Pete Buttigieg has surged to first place in Iowa in a CNN poll released over the weekend. The poll is the second, following a Monmouth University poll last week, which places the South Bend mayor as the frontrunner in Iowa.
CNN reports: “The mayor of South Bend, Indiana, holds a clear lead in the first-in-the-nation caucus state, climbing to 25% in a new CNN/Des Moines Register/Mediacom poll of likely Iowa caucusgoers. That marks a 16-point increase in support for Buttigieg since the September CNN/DMR poll. This survey comes on the heels of other recent polls that have shown Buttigieg joining the top tier of the Democratic primary race in Iowa.Behind Buttigieg, there is a close three-way battle for second with Massachusetts Sen. Elizabeth Warren at 16%, and former Vice President Joe Biden and Vermont Sen. Bernie Sanders each at 15%. Since September, Warren dropped six percentage points and Biden slipped five points, while Sanders gained four points. Surveying the rest of the field, no other candidate gets double-digit support.”
In other news, The Intercept published a report that three high-profile Black leaders were surprised to find themselves on a letter heralding Buttigieg’s Douglass Plan for Black America, and claimed “the campaign was ‘intentionally vague’ about the way it was presented.” The campaign later said it had given people a chance to opt-out of appearing on the letter.
At least one of the three people named in the article, Columbia City Councilwoman Tameika Devine, tweeted over the weekend that she does support the plan though she has not endorsed a candidate.

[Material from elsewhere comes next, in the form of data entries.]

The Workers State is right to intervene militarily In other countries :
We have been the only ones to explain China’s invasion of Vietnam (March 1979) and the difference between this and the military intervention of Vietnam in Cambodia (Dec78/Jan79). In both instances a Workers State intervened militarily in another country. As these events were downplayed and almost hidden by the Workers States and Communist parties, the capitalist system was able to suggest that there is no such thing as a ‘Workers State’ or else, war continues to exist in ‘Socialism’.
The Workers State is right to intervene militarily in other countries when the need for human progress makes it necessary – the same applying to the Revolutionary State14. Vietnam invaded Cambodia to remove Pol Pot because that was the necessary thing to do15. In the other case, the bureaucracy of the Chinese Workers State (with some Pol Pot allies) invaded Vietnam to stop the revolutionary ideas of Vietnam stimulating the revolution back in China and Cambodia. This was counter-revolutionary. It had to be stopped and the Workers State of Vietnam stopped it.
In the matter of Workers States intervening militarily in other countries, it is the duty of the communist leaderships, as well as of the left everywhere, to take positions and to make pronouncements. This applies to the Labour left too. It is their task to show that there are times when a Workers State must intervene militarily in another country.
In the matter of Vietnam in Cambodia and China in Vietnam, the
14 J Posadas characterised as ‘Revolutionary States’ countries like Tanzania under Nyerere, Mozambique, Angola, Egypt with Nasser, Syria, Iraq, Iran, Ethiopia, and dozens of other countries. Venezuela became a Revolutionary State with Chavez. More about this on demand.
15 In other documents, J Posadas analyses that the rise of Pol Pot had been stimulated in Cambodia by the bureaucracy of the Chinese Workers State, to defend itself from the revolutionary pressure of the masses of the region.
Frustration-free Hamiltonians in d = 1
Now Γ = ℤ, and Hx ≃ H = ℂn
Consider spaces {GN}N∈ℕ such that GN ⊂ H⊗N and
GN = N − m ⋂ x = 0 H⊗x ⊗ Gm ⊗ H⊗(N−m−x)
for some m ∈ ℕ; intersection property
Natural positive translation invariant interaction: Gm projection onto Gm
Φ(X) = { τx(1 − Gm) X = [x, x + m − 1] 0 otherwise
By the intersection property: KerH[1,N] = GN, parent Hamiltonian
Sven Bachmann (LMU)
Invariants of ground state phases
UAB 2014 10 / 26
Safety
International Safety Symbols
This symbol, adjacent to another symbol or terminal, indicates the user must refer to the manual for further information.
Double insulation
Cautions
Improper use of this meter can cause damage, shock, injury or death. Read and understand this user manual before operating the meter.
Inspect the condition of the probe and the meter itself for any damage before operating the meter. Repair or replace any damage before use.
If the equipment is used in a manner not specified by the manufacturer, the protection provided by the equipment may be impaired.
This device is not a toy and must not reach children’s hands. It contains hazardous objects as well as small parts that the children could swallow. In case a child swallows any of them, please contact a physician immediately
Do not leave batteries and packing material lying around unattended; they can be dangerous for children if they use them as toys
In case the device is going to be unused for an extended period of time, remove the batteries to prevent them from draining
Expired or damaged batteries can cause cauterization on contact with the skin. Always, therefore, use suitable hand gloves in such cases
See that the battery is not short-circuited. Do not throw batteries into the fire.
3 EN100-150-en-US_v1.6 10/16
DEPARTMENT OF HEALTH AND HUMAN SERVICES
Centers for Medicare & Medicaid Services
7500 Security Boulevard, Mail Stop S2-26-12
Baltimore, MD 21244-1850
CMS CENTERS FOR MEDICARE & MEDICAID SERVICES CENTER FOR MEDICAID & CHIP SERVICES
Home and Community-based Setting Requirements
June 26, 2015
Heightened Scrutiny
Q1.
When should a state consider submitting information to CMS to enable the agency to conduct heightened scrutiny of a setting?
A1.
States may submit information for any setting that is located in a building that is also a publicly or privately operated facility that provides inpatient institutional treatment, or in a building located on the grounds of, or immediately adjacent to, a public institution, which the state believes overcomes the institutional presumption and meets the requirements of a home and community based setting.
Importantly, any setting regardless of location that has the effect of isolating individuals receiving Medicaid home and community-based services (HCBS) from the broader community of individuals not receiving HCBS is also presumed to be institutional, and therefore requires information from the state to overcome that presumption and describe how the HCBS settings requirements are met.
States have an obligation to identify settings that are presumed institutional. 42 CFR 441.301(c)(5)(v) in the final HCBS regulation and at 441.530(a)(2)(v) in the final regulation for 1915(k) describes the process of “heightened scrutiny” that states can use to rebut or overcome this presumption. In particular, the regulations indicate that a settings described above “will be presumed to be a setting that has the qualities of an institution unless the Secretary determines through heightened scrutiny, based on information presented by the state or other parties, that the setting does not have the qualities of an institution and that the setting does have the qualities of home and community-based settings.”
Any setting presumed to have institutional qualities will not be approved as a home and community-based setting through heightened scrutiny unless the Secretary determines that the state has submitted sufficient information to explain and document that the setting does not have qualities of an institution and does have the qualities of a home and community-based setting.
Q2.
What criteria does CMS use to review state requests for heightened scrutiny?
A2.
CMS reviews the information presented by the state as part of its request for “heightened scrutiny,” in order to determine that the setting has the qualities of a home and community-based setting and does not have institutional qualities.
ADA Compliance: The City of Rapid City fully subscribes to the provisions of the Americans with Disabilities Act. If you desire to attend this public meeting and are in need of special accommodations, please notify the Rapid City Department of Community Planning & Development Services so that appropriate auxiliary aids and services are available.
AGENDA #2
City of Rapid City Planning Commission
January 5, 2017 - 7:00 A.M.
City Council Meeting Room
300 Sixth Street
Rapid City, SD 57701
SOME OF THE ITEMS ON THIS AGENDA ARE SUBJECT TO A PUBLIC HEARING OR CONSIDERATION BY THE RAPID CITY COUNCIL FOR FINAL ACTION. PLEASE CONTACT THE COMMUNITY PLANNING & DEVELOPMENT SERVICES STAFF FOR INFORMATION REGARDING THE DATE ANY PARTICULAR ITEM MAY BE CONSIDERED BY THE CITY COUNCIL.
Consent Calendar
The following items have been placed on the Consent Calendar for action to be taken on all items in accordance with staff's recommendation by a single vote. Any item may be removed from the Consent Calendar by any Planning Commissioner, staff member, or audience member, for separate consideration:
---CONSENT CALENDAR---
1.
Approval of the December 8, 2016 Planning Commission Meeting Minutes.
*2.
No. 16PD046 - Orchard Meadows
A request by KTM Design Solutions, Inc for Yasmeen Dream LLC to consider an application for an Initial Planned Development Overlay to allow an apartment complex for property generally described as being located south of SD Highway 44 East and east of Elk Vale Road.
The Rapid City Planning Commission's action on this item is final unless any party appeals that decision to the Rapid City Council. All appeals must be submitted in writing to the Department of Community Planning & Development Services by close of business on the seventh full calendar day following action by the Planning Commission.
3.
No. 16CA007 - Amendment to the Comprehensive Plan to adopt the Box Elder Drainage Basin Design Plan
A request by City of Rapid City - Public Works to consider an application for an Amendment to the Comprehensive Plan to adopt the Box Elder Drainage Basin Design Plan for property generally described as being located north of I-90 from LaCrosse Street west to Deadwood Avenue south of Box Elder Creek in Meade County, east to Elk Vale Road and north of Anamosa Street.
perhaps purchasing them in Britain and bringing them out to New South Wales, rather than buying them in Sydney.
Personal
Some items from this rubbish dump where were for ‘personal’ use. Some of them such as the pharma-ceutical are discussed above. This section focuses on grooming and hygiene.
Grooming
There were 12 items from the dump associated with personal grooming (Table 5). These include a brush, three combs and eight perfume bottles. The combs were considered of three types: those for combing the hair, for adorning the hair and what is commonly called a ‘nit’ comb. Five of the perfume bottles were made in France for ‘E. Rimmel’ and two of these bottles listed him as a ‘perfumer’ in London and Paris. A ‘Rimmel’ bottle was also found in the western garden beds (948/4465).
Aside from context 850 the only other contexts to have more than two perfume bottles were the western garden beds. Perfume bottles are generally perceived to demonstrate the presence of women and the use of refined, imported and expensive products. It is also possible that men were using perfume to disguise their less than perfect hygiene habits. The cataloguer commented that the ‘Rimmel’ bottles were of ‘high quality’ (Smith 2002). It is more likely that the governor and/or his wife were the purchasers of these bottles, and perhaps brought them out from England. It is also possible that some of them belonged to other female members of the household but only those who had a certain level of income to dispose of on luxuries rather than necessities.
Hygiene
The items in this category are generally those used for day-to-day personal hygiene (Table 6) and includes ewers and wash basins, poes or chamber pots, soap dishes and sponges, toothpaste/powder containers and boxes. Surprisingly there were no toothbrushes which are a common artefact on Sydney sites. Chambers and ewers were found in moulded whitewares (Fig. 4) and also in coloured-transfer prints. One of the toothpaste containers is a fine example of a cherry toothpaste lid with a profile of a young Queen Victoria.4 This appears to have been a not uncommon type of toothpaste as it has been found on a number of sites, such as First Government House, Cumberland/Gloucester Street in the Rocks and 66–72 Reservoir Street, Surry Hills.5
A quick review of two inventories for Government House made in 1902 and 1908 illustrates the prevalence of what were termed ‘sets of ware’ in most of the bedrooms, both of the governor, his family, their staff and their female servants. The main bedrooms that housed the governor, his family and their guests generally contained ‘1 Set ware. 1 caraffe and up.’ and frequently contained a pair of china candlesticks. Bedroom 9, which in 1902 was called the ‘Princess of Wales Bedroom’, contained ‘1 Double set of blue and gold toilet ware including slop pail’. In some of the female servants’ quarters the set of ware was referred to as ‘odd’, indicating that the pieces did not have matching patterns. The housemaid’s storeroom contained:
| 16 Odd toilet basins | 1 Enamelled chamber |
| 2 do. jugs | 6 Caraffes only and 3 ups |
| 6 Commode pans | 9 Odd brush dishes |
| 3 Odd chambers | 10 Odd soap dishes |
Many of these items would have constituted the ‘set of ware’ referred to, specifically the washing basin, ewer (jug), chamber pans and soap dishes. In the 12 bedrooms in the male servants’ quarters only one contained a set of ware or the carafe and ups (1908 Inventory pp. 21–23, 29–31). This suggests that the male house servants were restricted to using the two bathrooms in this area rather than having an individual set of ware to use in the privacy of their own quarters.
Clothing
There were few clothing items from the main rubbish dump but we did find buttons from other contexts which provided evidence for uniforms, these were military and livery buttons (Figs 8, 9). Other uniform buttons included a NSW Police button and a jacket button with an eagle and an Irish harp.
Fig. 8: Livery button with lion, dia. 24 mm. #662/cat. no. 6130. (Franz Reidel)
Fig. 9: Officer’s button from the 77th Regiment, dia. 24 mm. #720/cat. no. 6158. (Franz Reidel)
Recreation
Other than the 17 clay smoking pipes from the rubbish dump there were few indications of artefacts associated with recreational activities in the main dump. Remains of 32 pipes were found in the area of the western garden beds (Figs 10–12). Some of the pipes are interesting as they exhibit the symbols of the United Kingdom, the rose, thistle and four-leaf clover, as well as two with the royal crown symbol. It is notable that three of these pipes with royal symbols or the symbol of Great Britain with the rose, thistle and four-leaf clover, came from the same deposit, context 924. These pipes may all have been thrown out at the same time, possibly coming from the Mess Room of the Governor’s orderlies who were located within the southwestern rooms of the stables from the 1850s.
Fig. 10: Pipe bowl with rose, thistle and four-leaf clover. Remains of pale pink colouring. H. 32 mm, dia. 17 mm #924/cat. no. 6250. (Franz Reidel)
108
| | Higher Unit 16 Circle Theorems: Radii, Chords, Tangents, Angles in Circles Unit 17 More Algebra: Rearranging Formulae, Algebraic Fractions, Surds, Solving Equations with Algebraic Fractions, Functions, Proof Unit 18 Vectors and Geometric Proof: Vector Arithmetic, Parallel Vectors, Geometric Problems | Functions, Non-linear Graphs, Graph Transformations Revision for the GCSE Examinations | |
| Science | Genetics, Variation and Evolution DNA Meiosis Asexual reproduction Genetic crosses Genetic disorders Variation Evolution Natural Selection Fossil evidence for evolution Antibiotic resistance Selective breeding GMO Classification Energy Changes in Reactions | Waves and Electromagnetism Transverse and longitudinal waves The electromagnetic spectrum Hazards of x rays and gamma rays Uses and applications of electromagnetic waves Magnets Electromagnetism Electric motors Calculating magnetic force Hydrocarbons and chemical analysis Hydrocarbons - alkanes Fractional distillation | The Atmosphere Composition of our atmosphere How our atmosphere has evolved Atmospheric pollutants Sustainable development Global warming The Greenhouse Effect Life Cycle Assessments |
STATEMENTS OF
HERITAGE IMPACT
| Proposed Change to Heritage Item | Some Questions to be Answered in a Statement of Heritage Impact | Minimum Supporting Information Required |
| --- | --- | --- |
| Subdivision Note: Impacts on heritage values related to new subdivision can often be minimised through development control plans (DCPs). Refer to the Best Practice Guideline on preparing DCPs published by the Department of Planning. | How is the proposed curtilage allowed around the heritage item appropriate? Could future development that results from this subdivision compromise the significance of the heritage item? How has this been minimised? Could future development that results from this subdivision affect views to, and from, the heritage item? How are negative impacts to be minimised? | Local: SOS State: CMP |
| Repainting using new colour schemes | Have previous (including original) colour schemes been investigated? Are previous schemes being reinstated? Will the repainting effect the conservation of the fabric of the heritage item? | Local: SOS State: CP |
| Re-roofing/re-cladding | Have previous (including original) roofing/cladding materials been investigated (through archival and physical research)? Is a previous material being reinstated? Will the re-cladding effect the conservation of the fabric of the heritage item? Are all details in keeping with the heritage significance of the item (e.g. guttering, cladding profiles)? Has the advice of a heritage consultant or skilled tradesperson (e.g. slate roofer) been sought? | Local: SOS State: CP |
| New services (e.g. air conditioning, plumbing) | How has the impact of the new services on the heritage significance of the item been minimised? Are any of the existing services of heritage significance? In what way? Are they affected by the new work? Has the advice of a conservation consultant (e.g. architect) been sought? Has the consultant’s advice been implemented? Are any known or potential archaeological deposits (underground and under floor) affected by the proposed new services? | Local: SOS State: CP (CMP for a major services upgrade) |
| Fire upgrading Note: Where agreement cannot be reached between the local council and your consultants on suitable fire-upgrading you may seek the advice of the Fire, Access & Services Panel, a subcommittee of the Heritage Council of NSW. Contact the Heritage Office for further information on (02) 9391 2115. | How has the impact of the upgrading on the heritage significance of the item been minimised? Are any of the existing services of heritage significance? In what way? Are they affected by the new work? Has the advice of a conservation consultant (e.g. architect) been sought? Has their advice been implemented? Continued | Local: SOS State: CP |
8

The Buttigieg campaign responded to The Intercept with a lengthier statement: “Our campaign is working to build a multi-racial coalition, and we sought and received input from numerous Black policy experts and advisers to create a comprehensive plan to dismantle systemic racism: the Douglass Plan. We asked a number of Black South Carolinians, as well as South Carolinians from many backgrounds, to support the Douglass Plan, and we are proud and grateful that hundreds agreed to do so.In the HBCU Times op-ed and in communications with the press, we’ve been clear that not every supporter of the plan is Black, and have never claimed otherwise in any public communication. We never gave the impression publicly that these people were endorsing Pete, only that they supported the plan. After they indicated their support, we reached out to people multiple times giving them the opportunity to review the language of the op-ed and the option to opt-out. We did hear from people who weren’t comfortable being listed and we removed them. Pete will continue to talk about the Douglass Plan wherever he goes, regardless of the audience, as there are many communities of Americans committed to eradicating racial inequity.”